Internet and Social Activism


Publication; of Athens.
Edited by Katerina Nakou
Info from PC World (Mexico)

“Διδάσκουμε τα παιδιά ότι υπάρχουν τόσες λέξεις όσα και χρώματα και ότι υπάρχουν τόσες πολλές σκέψεις επειδή μέσα τους βρίσκεται ο κόσμος που γεννιούνται αυτές οι λέξεις..Και τα διδάσκουμε να μιλούν τη γλώσσα της αλήθειας, να μιλούν δηλαδή με την καρδιά τους.”

Subcomandante Marcos

Social media seems to be an effective tool for social change all around the world. Nowadays, activists tend to use blogs and sites such as Facebook, Twitter, Youtube, as ways to encourage social change. In the following article, there are some examples of how social activism has evolved worldwide.


Egypt: February 2011

The Egyptian revolution in 2011 to overthrow President Hosni Mubarak, was held in the streets of Cairo, Alexandria, and other Egyptian cities, but online activism certainly played a crucial role in the protests. Activists used Facebook, Twitter and YouTube to help organize protests to the uprising that began on January 25, 2011, according to the New York Times. The regime that the government closed almost every Internet access in the country for five days during the protests.

It Gets Better: 2010

.In 2010, journalist and author Dan Savage and his partner Terry Miller created a YouTube video in response to a number of gay teen suicides, including that of the young Billy Lucas in Indiana. In the video, the couple shared their negative experiences, stating the fact, that life improves when young people make the step from being fearful and persecuted teens, into mature adults, not afraid to express their sexual orientation. That action led to the “It Gets Better Project organization”. Savage and Miller won the support of public figures like President Barack Obama, Adam Lambert, Stephen Colbert, and Neil Patrick Harris.

Users of Facebook: 2009

Most social network has been the subject of several protests, but the biggest success of Facebook regarding this issue took place in February 2009 due to changes in terms of service.. Under pressure from its members, Facebook finally returned to its previous terms of service until the company instituted a user version approved in April 2009.
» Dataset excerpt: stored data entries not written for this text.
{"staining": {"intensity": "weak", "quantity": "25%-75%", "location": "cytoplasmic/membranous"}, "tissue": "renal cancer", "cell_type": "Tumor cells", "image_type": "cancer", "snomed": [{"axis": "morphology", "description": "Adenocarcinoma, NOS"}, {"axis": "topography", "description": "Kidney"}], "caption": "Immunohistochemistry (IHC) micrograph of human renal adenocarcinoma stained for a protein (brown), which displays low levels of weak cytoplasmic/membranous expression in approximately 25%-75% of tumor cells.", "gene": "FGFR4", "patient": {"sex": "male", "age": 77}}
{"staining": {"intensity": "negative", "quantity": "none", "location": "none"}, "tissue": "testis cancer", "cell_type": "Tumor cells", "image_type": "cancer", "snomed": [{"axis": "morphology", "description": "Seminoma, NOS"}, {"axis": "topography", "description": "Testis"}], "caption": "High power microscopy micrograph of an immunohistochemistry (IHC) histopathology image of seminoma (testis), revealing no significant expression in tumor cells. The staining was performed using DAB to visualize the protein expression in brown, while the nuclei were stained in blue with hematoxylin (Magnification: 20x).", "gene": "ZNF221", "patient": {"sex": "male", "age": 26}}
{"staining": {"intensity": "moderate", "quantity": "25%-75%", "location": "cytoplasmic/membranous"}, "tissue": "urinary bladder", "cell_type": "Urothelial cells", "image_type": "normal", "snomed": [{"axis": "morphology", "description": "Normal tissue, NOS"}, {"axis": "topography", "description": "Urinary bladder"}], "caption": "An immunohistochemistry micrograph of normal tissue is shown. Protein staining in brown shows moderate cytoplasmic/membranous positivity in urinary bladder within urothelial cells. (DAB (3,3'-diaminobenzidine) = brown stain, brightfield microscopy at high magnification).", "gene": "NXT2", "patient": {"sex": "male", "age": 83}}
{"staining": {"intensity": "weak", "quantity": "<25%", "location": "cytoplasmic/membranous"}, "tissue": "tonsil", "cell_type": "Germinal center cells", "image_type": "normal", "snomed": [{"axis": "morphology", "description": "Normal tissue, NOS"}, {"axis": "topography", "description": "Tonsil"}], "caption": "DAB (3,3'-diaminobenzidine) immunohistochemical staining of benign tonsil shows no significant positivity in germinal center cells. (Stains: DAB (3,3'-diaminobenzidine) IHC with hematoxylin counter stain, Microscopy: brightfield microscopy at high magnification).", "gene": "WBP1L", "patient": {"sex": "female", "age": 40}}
Protest on the tree: 2002-2003

Jeny Card spent 361 days since the beginning of 2002 on an ancient redwood tree in Agua Dulce, California, to protest against the logging of old forests. Her protest lasted about 12 months, she used a laptop with Debian Linux and a wireless broadband card to tell her experience on her blog. 
Judging from her report, she witnessed corporate indifference, police abuse on nonviolent protesters and she experienced the dangers of lightning in the tree. Jeny Card was taken away by force in March 2003.

Iran: 2000

Twitter was considered as a key tool in terms of organization and transmission of events that followed the post-election street protests in Iran. Many called this as the “Twitter Revolution”, as they had the chance to get informed of what happened through their twitter accounts.

YouTube also played a significant role, especially after showing a video from the death of a protester named Neda Agha-Soltan. Eventually, the Ahmadinejad regime managed to suppress the protest. “Twitter”, however, tried to establish communication in the social and political chaos that followed.

Digital Chiapas: 1994

.In 1994, the spokesman of the Zapatista Army of Social Liberation, Subcomandante Marcos, organized an armed takeover of four cities in the state of Chiapas, an area which is rich in natural resources. The Army of Social Liberation protested against the exploitation of the Chiapas government since almost no benefit was addressed to the indigenous people of the region. They used email lists, Usenet groups, and numerous websites to help spread their revolutionary message.

In late 1990, the Electronic Disturbance Theater, a hacker group sympathetic to the Army, also held virtual protests attacking Government websites in Europe and Mexico, according to the New York Times.

Using online tools to further political goals of the Army of Social Liberation seems to be one of the first examples of online activism.

The outcome was effective if we take into account that at the time, Mexico was just taking its first real steps on the new technologies and still managed to achieve a good result.